# Your goal
Without any pictures, copy the records below once more, exactly as they are.

# Input for this task
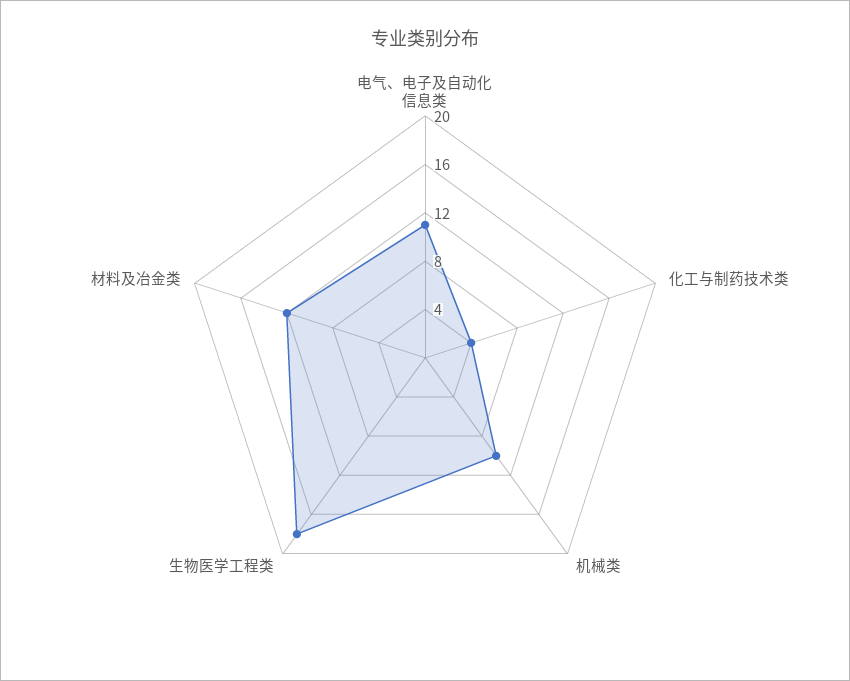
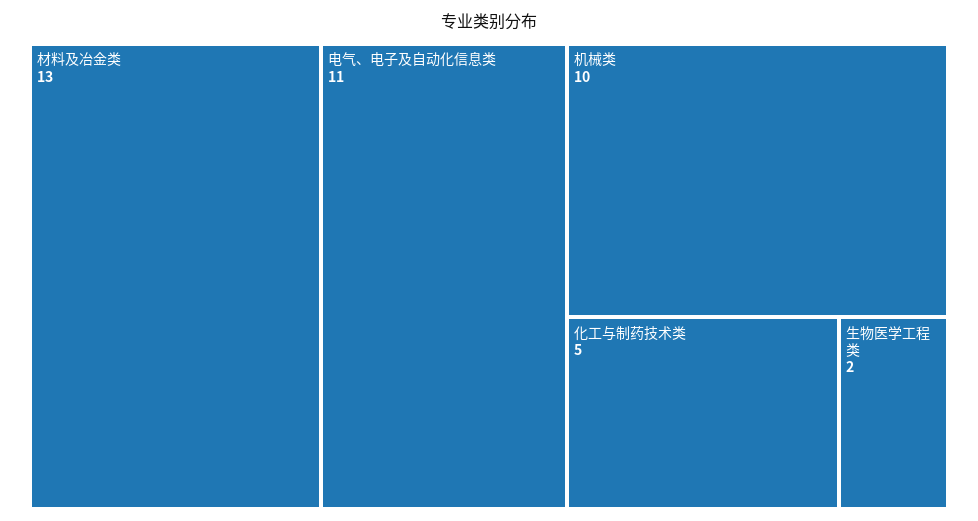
  {
    "电气、电子及自动化信息类": 11,
-   "化工与制药技术类": 4,
+   "化工与制药技术类": 5,
    "机械类": 10,
-   "生物医学工程类": 18,
+   "生物医学工程类": 2,
-   "材料及冶金类": 12
+   "材料及冶金类": 13
  }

# Response to this task
  {
    "电气、电子及自动化信息类": 11,
-   "化工与制药技术类": 4,
+   "化工与制药技术类": 5,
    "机械类": 10,
-   "生物医学工程类": 18,
+   "生物医学工程类": 2,
-   "材料及冶金类": 12
+   "材料及冶金类": 13
  }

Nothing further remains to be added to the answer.